*Text segment:*
‘Genocide-free' cola makes a splash in the United Kingdom
On a sunny autumn day, the Hiba Express – a fast food chain in Holborn, a bustling central London neighbourhood packed with restaurants, bookstores and shops – is full of diners. Above Hiba is Palestine House, a multistorey gathering place for Palestinians and their supporters, built in the style of a traditional Arabic house with stone walls and a central courtyard with a fountain.
Osama Qashoo, a charismatic man who wears his hair pulled back in a bun and has a thick beard and moustache ending in impressive curls, runs Palestine House in the six-storey building. (He co-founded Hiba Express in 2012 and was involved with the restaurant until 2020.)
At the Hiba Express, the team serves up Palestinian and Lebanese dishes. Inside the space, which is decorated in warm colours and with tree branches and placards with slogans such as “From the river to the sea”, patrons move halloumi cheese, chickpeas and falafel around their plates. At the eatery’s entrance, a doll dressed in a black-and-white keffiyeh scarf sits on a table with a sign above, written in blood-coloured ink: “Save the children.” This is in reference to the thousands of Palestinian children killed in Israeli attacks on Gaza over the past year.
On several tables sit cherry-red soda cans decorated with the black, white and green stripes of the Palestinian flag as well as Arabic artwork, and bordered by a keffiyeh pattern. “Gaza Cola” is written in Arabic calligraphy – in a script similar to that of a popular brand of cola.
It is a beverage with a message and a mission.
Qashoo, 43, is quick to point out that the drink, which is made from typical cola ingredients and has a sweet and acidic taste similar to Coca-Cola, “is totally different from the formula that Coke uses”. He will not say how or where the recipe originated, but he will affirm that he created Gaza Cola in November 2023.
‘The real taste of freedom’
Nynke Brett, 53, who lives in Hackney, east London, discovered Gaza Cola while attending a cultural event at Palestine House. “It’s not as fizzy as Coke. It’s smoother, easier on the palate,” she says. “And it tastes even better because you’re supporting Palestine.”
Qashoo created Gaza Cola for several reasons, he says, but “number one was to boycott companies that support and fuel the Israeli army and support the genocide” in Gaza. Another reason: “To find a guilt-free, genocide-free kind of taste. The real taste of freedom.”
That may sound like a marketing tagline but Palestinian freedom is close to Qashoo’s heart. In 2001, he co-founded the International Solidarity Movement (ISM), a group that uses nonviolent direct action to challenge and resist the Israeli occupation of Palestinian land.
This organisation paved the way for the Boycott, Divestment, Sanctions (BDS) movement four years later, explains Qashoo. BDS boycotts companies and products they say play a direct part in Israel’s oppression of Palestinians.
Qashoo was forced to flee Palestine in 2003 after organising peaceful demonstrations against what he calls the “apartheid wall” – a separation barrier built by Israel inside the West Bank, recognised as the barrier between Israel and the Palestinian territory.

*Record extracts:*
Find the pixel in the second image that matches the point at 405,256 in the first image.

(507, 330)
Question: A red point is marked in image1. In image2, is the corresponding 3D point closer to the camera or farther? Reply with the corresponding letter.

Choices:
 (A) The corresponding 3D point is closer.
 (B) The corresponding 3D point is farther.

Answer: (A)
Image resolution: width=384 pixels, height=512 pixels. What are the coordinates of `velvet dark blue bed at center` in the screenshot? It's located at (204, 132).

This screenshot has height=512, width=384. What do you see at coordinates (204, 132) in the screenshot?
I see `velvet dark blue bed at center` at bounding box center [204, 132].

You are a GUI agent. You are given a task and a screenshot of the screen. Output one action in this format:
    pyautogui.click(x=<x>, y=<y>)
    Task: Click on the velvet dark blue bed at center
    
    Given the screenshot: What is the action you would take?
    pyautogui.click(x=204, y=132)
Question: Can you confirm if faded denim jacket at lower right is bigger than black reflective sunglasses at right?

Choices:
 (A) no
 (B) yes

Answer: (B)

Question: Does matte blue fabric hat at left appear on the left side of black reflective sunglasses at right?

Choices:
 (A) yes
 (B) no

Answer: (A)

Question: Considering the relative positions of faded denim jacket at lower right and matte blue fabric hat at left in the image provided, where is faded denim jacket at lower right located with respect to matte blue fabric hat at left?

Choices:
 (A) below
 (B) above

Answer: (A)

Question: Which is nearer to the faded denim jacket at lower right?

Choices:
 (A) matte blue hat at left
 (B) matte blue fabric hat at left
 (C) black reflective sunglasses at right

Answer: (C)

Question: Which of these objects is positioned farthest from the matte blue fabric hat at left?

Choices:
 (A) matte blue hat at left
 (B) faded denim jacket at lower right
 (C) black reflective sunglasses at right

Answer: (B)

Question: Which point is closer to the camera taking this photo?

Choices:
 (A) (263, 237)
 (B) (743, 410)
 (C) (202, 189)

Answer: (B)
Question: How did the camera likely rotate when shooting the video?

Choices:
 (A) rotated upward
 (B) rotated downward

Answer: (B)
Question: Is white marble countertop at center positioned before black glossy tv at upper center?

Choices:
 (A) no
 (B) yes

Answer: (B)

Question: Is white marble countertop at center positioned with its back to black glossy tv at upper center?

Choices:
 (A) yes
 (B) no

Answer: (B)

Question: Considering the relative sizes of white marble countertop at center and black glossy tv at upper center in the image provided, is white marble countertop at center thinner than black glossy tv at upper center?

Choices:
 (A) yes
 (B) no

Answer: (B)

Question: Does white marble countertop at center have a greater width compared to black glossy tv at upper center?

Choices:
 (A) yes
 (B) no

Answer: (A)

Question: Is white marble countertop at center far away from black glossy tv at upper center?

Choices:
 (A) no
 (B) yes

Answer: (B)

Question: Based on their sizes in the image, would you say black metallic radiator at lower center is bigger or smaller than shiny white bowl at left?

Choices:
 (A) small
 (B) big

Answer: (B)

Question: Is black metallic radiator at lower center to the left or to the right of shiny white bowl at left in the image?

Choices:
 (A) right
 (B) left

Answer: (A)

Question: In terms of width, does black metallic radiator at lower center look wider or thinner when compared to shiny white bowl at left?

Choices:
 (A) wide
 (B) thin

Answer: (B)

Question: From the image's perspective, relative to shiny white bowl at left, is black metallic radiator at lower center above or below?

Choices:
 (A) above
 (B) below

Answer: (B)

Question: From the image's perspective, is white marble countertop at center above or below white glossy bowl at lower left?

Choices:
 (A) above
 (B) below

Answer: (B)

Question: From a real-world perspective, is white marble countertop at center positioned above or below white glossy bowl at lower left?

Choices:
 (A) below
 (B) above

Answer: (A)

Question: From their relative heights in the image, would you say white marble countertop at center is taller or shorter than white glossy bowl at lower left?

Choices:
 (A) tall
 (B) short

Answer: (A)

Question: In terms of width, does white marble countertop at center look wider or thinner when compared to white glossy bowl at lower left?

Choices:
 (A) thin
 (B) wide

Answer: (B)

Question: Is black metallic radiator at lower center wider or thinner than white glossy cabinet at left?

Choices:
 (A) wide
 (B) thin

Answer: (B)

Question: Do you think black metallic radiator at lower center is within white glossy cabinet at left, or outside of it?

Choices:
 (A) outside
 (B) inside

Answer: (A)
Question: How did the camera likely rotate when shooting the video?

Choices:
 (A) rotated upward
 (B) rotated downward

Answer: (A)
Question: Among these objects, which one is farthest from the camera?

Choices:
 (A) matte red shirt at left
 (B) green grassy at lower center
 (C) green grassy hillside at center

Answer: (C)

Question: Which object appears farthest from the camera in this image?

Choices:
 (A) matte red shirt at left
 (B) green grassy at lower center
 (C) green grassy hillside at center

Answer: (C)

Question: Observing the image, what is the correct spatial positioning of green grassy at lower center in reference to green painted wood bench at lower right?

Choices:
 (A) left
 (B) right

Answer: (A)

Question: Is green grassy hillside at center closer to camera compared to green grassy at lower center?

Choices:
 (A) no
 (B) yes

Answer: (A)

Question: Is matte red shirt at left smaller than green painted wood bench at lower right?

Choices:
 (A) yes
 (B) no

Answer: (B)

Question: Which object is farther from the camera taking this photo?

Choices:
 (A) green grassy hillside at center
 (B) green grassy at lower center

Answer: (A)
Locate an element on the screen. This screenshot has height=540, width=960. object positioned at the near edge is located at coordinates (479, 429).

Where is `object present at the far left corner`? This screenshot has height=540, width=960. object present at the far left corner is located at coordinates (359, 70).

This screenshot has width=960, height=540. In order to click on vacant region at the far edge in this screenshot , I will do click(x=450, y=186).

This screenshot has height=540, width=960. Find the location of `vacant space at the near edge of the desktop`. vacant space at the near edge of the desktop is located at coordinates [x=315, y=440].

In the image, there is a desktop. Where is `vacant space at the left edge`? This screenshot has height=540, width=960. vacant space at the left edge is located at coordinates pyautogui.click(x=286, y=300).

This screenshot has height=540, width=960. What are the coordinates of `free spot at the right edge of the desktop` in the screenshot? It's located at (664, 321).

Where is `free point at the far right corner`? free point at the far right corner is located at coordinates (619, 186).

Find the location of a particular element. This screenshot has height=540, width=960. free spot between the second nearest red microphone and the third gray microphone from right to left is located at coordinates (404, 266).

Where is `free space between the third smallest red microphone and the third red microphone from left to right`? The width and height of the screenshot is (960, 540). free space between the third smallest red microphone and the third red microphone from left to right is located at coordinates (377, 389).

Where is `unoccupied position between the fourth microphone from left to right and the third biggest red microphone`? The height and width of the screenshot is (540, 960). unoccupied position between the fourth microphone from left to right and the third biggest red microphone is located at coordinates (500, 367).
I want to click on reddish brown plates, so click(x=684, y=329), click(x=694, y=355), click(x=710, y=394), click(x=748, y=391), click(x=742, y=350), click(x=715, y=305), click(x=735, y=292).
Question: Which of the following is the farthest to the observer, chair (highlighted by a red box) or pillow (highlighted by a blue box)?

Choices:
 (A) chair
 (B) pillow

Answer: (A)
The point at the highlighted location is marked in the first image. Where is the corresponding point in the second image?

*Work to complete:*
Retype the passage of the Gaza Cola article from "This organisation paved" up to and including "the Palestinian territory.", word for word.

*Answer to this problem:*
This organisation paved the way for the Boycott, Divestment, Sanctions (BDS) movement four years later, explains Qashoo. BDS boycotts companies and products they say play a direct part in Israel’s oppression of Palestinians.
Qashoo was forced to flee Palestine in 2003 after organising peaceful demonstrations against what he calls the “apartheid wall” – a separation barrier built by Israel inside the West Bank, recognised as the barrier between Israel and the Palestinian territory.